成祖皇帝奉天靖难后,尽收各藩兵马,又不敢废诸藩分封制,于是尽夺诸藩权柄,并极尽防范,名为优养,实为圈养。
仁宣之后,文臣们当然不希望宗室参与朝政,与大家分权,坚持不懈地把诸藩宗室身上的樊笼越套越牢。
只是此法延续两百年,禄米支出无度,确实到了该改的时候。只是怎麽改,大家是各有心思啊。」
「父亲,什麽各有心思?能有什麽心思?」
徐阶瞥了他一眼,「那你说说,这诸藩宗室当如何改?」
徐琨想了想,「悉数废除,省下一大笔钱粮。反正这些藩王宗室,与皇上和太子相隔甚远,他们不会心痛。」
「此是一种想法。还有吗?」
徐琨想了想,「祖制不可轻动,有不法的宗室按律惩治就是。其馀的就该怎麽样还怎麽样。」
「嗯,也是一种想法。还有吗?」
徐琨摇了摇头:「父亲,儿子没有了。你说,西苑是什麽想法?」
「天意难测。不过肯定是要大动干戈,颇有成效才是。否则的话不会一口气诏五位藩王进京,前所未有。

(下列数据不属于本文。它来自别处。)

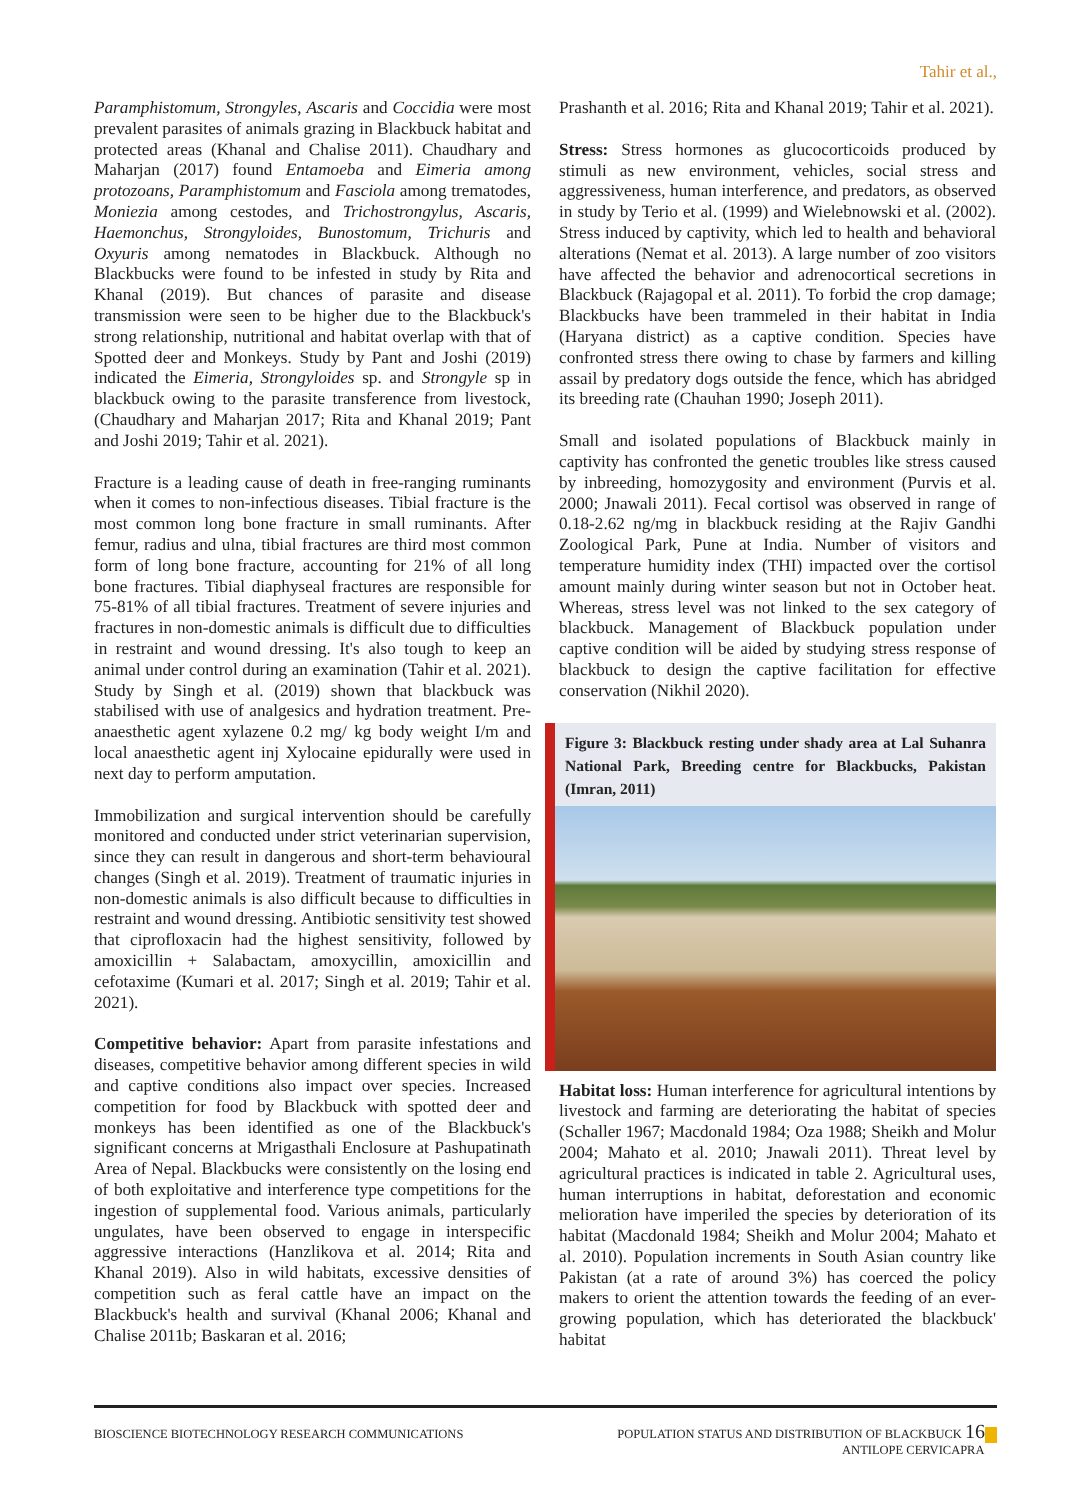Tahir et al.,
Paramphistomum, Strongyles, Ascaris and Coccidia were most prevalent parasites of animals grazing in Blackbuck habitat and protected areas (Khanal and Chalise 2011). Chaudhary and Maharjan (2017) found Entamoeba and Eimeria among protozoans, Paramphistomum and Fasciola among trematodes, Moniezia among cestodes, and Trichostrongylus, Ascaris, Haemonchus, Strongyloides, Bunostomum, Trichuris and Oxyuris among nematodes in Blackbuck. Although no Blackbucks were found to be infested in study by Rita and Khanal (2019). But chances of parasite and disease transmission were seen to be higher due to the Blackbuck's strong relationship, nutritional and habitat overlap with that of Spotted deer and Monkeys. Study by Pant and Joshi (2019) indicated the Eimeria, Strongyloides sp. and Strongyle sp in blackbuck owing to the parasite transference from livestock, (Chaudhary and Maharjan 2017; Rita and Khanal 2019; Pant and Joshi 2019; Tahir et al. 2021).
Fracture is a leading cause of death in free-ranging ruminants when it comes to non-infectious diseases. Tibial fracture is the most common long bone fracture in small ruminants. After femur, radius and ulna, tibial fractures are third most common form of long bone fracture, accounting for 21% of all long bone fractures. Tibial diaphyseal fractures are responsible for 75-81% of all tibial fractures. Treatment of severe injuries and fractures in non-domestic animals is difficult due to difficulties in restraint and wound dressing. It's also tough to keep an animal under control during an examination (Tahir et al. 2021). Study by Singh et al. (2019) shown that blackbuck was stabilised with use of analgesics and hydration treatment. Pre-anaesthetic agent xylazene 0.2 mg/ kg body weight I/m and local anaesthetic agent inj Xylocaine epidurally were used in next day to perform amputation.
Immobilization and surgical intervention should be carefully monitored and conducted under strict veterinarian supervision, since they can result in dangerous and short-term behavioural changes (Singh et al. 2019). Treatment of traumatic injuries in non-domestic animals is also difficult because to difficulties in restraint and wound dressing. Antibiotic sensitivity test showed that ciprofloxacin had the highest sensitivity, followed by amoxicillin + Salabactam, amoxycillin, amoxicillin and cefotaxime (Kumari et al. 2017; Singh et al. 2019; Tahir et al. 2021).
Competitive behavior: Apart from parasite infestations and diseases, competitive behavior among different species in wild and captive conditions also impact over species. Increased competition for food by Blackbuck with spotted deer and monkeys has been identified as one of the Blackbuck's significant concerns at Mrigasthali Enclosure at Pashupatinath Area of Nepal. Blackbucks were consistently on the losing end of both exploitative and interference type competitions for the ingestion of supplemental food. Various animals, particularly ungulates, have been observed to engage in interspecific aggressive interactions (Hanzlikova et al. 2014; Rita and Khanal 2019). Also in wild habitats, excessive densities of competition such as feral cattle have an impact on the Blackbuck's health and survival (Khanal 2006; Khanal and Chalise 2011b; Baskaran et al. 2016;
Prashanth et al. 2016; Rita and Khanal 2019; Tahir et al. 2021).
Stress: Stress hormones as glucocorticoids produced by stimuli as new environment, vehicles, social stress and aggressiveness, human interference, and predators, as observed in study by Terio et al. (1999) and Wielebnowski et al. (2002). Stress induced by captivity, which led to health and behavioral alterations (Nemat et al. 2013). A large number of zoo visitors have affected the behavior and adrenocortical secretions in Blackbuck (Rajagopal et al. 2011). To forbid the crop damage; Blackbucks have been trammeled in their habitat in India (Haryana district) as a captive condition. Species have confronted stress there owing to chase by farmers and killing assail by predatory dogs outside the fence, which has abridged its breeding rate (Chauhan 1990; Joseph 2011).
Small and isolated populations of Blackbuck mainly in captivity has confronted the genetic troubles like stress caused by inbreeding, homozygosity and environment (Purvis et al. 2000; Jnawali 2011). Fecal cortisol was observed in range of 0.18-2.62 ng/mg in blackbuck residing at the Rajiv Gandhi Zoological Park, Pune at India. Number of visitors and temperature humidity index (THI) impacted over the cortisol amount mainly during winter season but not in October heat. Whereas, stress level was not linked to the sex category of blackbuck. Management of Blackbuck population under captive condition will be aided by studying stress response of blackbuck to design the captive facilitation for effective conservation (Nikhil 2020).
Figure 3: Blackbuck resting under shady area at Lal Suhanra National Park, Breeding centre for Blackbucks, Pakistan (Imran, 2011)
Habitat loss: Human interference for agricultural intentions by livestock and farming are deteriorating the habitat of species (Schaller 1967; Macdonald 1984; Oza 1988; Sheikh and Molur 2004; Mahato et al. 2010; Jnawali 2011). Threat level by agricultural practices is indicated in table 2. Agricultural uses, human interruptions in habitat, deforestation and economic melioration have imperiled the species by deterioration of its habitat (Macdonald 1984; Sheikh and Molur 2004; Mahato et al. 2010). Population increments in South Asian country like Pakistan (at a rate of around 3%) has coerced the policy makers to orient the attention towards the feeding of an ever-growing population, which has deteriorated the blackbuck' habitat
BIOSCIENCE BIOTECHNOLOGY RESEARCH COMMUNICATIONS
POPULATION STATUS AND DISTRIBUTION OF BLACKBUCK 16
ANTILOPE CERVICAPRA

西苑有西苑的想法,群臣有群臣们的想法。大明君臣,从太祖洪武年间,就开始明争暗斗。君强则臣弱,君蛰则臣扬。老二,你觉得现在朝堂算是什麽情况?」
「君强臣弱。」徐琨肯定地答道
「自然是君强,西苑这位.但是臣弱吗?」
「父亲,臣不弱吗?」
「高拱大行田地清丈,行预算制,地方非议颇多,全部被他给压下去了;李春芳整饬吏治,中枢地方无不怨声载道,他一笑而过;还有胡宗宪丶谭纶丶王一鹗丶王崇古丶霍翼坐镇地方,杀伐决断,军民皆服。
他们弱吗?」
徐琨想了想,是啊,这就有点颠覆常识了。
可是西苑强,这些大臣们也强,那谁弱了啊?
徐阶没有回答他这麽问题,继续说着自己的话:「这次整饬诸藩宗室,其实有苗头出来了。」
「什麽苗头?」
「诸藩宗室与皇权源出一处,是一体的。这次整饬,到底谁得利,还不得而知啊。」
「父亲,什麽谁得利?」
徐阶坐起身子,端起茶杯,喝了两口,缓缓说道:「有些文臣,想趁机把藩王宗室尽废,彻底不让宗室参与朝政,不再与士子文臣们分权。
只是老夫担心,这会弄巧成拙。西苑这位,何等聪明。就算一时不察,被这些人的小动作一引,也会想明白其中关窍。届时就有热闹看了。」
徐琨傻傻地问道:「父亲,什麽关窍?」
「权柄啊!大明权柄啊!西苑善于分权给臣工,但都是在他有足够的权柄基础上。谁也不嫌自己的权柄重。」
徐阶摇了摇头,不想再说了。
跟你说有什麽用,你还能继承我的衣钵不成?
心累,不想说了,我要从京城躺到松江!
唉!
在徐阶的叹息声中,官船扬帆,受着这段时节最后一点北风,徐徐向南,离京师越来越远。